On the day of the festival, Thoranas are made with marigolds and mango leaves and hung on the front door. Being a festival celebrated mostly at night, the house becomes lively at around 6 PM. Men and women wear the traditional dresses of Kodagu. The clinking of bangles, rustling of clothes, kids running around, heavy laughter, metal spoons clashing, recently washed plates clattering, and everything that truly defines the festive spirit. Pots of sambars stirred and gossips cooked. Children burst crackers with their laughter louder than the former.

At around seven or so, the men gather in the hall with leaves from 5 different trees piled up in the corner. These being ಕುಂಬಳ ಮರ ( Gmelina arborea), ಮಾವಿನ ಮರ ( Mangifera indica), ಕಾಡುಗೇರದ ಮರ ( Terminalia catappa),  ಹಲಸಿನ ಮರ ( Artocarpus heterophyllus), and ಅರಳಿ ಮರ ( Ficus religiosa). The men sit on the mat clad floor and take up each of the 5 types of leaves and place them on top of another in the very same order. The stack of leaves is rolled into a pipe-like hollow structure and tied with a fiber strand from ಅಚ್ಚಿನ ಮರ ( called Nere). The stalk of paddy that will be harvested later is put in the very same.

The very first ritual of harvesting takes place in the Igguthappa temple. An astrologer is called from Kerala to decide the timings of Huttari, which does not have a particular date. But is always followed by Onam. The date is announced all throughout Kodagu for the festival to commence and also the timings for the main ritual. Back in the days, it was said that the people were restricted from hunting at this time.

Based on the timings provided, the family members gather around the Pooja room and pray to goddess Laxmi for prosperity. They take the blessings of the elders and move to the fields. Chants of Pole Pole Baa ( Pole: Goddess Laxmi and Baa: A gesture of calling), loud crackers, and gunshots are high in the air. Women hold lamps on plates of bell metal while the eldest man holds a bamboo traditional container called guthhi. The place where the stalks are to be cut would be decorated with banana trees and flower garlands. Some also chant songs and play traditional drums on the way. The eldest person or Pattedhara of the family cuts the stocks of paddy necessary for the pooja while the others chant in bliss. This is the tradition of bringing along Goddess Laxmi, home.

 

Image source : News karnataka

The stacks of paddy is distributed to the family members. They are put inside the Nere and tightened. This is tied to the pillars of the house, the gun, the Pooja rooms, vehicles etc., in the belief that the goddess lives in all the corners of the house.

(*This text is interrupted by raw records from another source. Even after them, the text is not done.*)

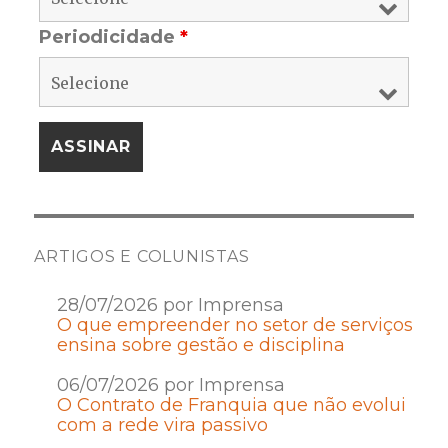
Periodicidade
*
ARTIGOS E COLUNISTAS
28/07/2026 por Imprensa
O que empreender no setor de serviços
ensina sobre gestão e disciplina
06/07/2026 por Imprensa
O Contrato de Franquia que não evolui
com a rede vira passivo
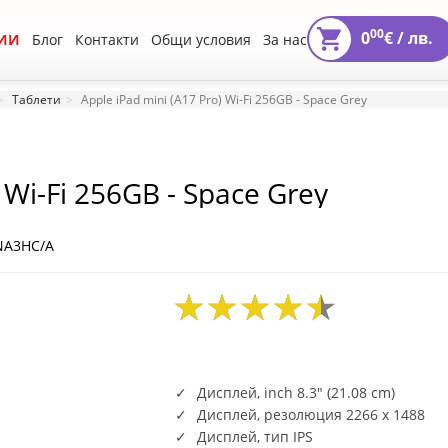
00
0
€ /
лв.
ИИ
Блог
Контакти
Общи условия
За нас
Таблети
Apple iPad mini (A17 Pro) Wi-Fi 256GB - Space Grey
 Wi-Fi 256GB - Space Grey
NA3HC/A
Дисплей, inch 8.3" (21.08 cm)
Дисплей, резолюция 2266 x 1488
Дисплей, тип IPS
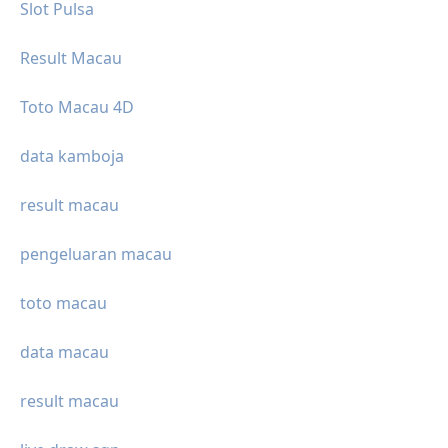
Slot Pulsa
Result Macau
Toto Macau 4D
data kamboja
result macau
pengeluaran macau
toto macau
data macau
result macau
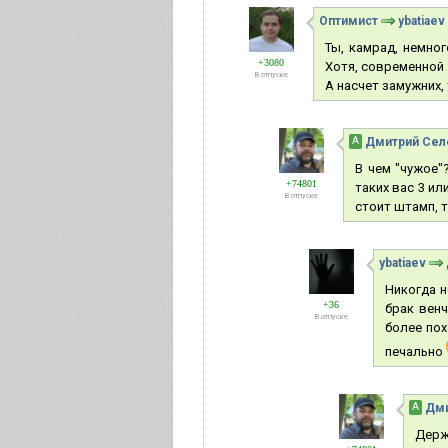
Оптимист
ybatiaev
Ты, камрад, немно
+3080
Хотя, современной 
В отпуске
А насчет замужних, 
А
Дмитрий Сел
В чем "чужое"
+74801
таких вас 3 ил
В отпуске
стоит штамп, т
ybatiaev
Никогда н
+36
брак венч
В отпуске
более пох
печально
А
Дми
Держи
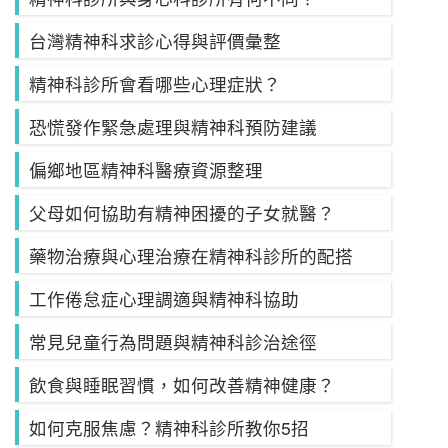
台灣精神科求診心得與評價彙整
精神科診所會看哪些心理症狀？
恐慌發作緊急處理與精神科預防建議
偏鄉地區精神科醫療資源整理
父母如何協助有精神困擾的子女就醫？
藥物治療與心理治療在精神科診所的配搭
工作倦怠症心理調適與精神科協助
常見兒童行為問題與精神科診治途徑
飲食與睡眠習慣，如何改善精神健康？
如何克服焦慮？精神科診所教你5招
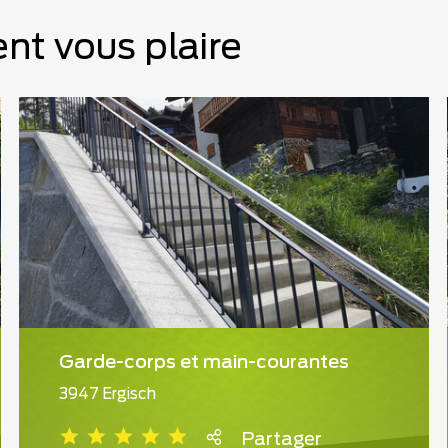
nt vous plaire
Garde-corps et main-courantes
3947 Ergisch
Partager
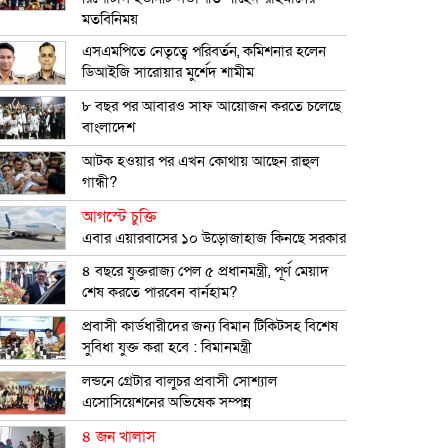
মতবিনিময়
এসএমপিতে নেতৃত্বে পরিবর্তন, কমিশনার হলেন
ডিআইজি সারোয়ার মুর্শেদ শামীম
৮ বছর পর আবারও সাফ আয়োজন করতে চলেছে
বাংলাদেশ
আটক হওয়ার পর এখন কোথায় আছেন রাহুল
গান্ধী?
আগস্টে চুক্তি
এবার এয়ারবাসের ১০ উড়োজাহাজ কিনছে সরকার
৪ বছরে যুক্তরাজ্য পেল ৫ প্রধানমন্ত্রী, পূর্ণ মেয়াদ
শেষ করতে পারবেন বার্নহাম?
প্রবাসী কার্ডধারীদের জন্য বিমান টিকিটসহ বিশেষ
সুবিধা যুক্ত করা হবে : বিমানমন্ত্রী
লন্ডনে গ্রেটার বালুচর প্রবাসী সোশ্যাল
এসোসিয়েশনের অভিষেক সম্পন্ন
৪ জন খালাস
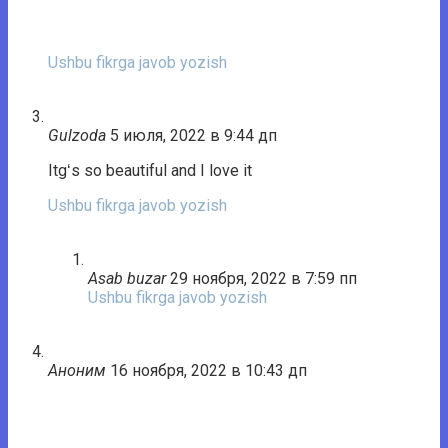
Ushbu fikrga javob yozish
Gulzoda
5 июля, 2022 в 9:44 дп
Itgʻs so beautiful and I love it
Ushbu fikrga javob yozish
Asab buzar
29 ноября, 2022 в 7:59 пп
Ushbu fikrga javob yozish
Аноним
16 ноября, 2022 в 10:43 дп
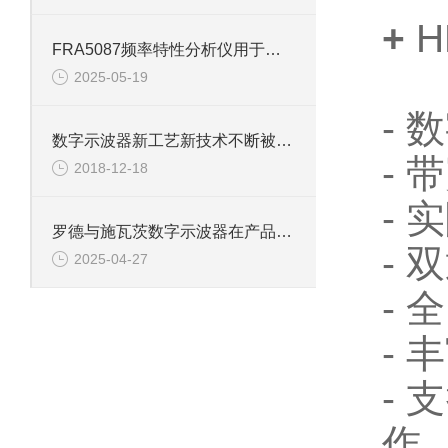
+
H
FRA5087频率特性分析仪用于测定被测对象的频率响应特性
2025-05-19
- 
数字示波器新工艺新技术不断被采用
- 
2018-12-18
- 
罗德与施瓦茨数字示波器在产品开发中的关键作用
-
2025-04-27
-
- 
-
作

People enjoy the night with rounds of traditional dances and mouthwatering food. The delicacies of great significance for the festival include Thambittu ( A sweet dish made from rice and banana), huttari genasu sambar, ginger chutney, and akki paisa ( Rice paisum). Seven grains of paddy along with seven stones are added to the paisum and thambittu. The people who get the stone in the payasam are said to have a Kallina ayasu / ಕಲ್ಲಿನ ಆಯಿಸು ( as in the person will live a long life). There is also a tradition in which the thambittu is held on a betel leaf and thrown upside to the floor of the attic, by calling out the name of the recently married bride. If the betel leaf sticks to the roof, the bride is said to love her husband.

 

Image source: News karnataka

Some families follow the tradition of singing songs about their brave ancestors and passing down stories to the next generation. Finally, all the family members gather around the Pooja room and sit for dinner. Food is served on the banana leaves by women. While the other family members enjoy the night with blissful talks and gossips left abandoned in the previous festive reunion.

And that my friends was Huttari, supposedly in a nutshell. A Merry Christmas and a happy new year!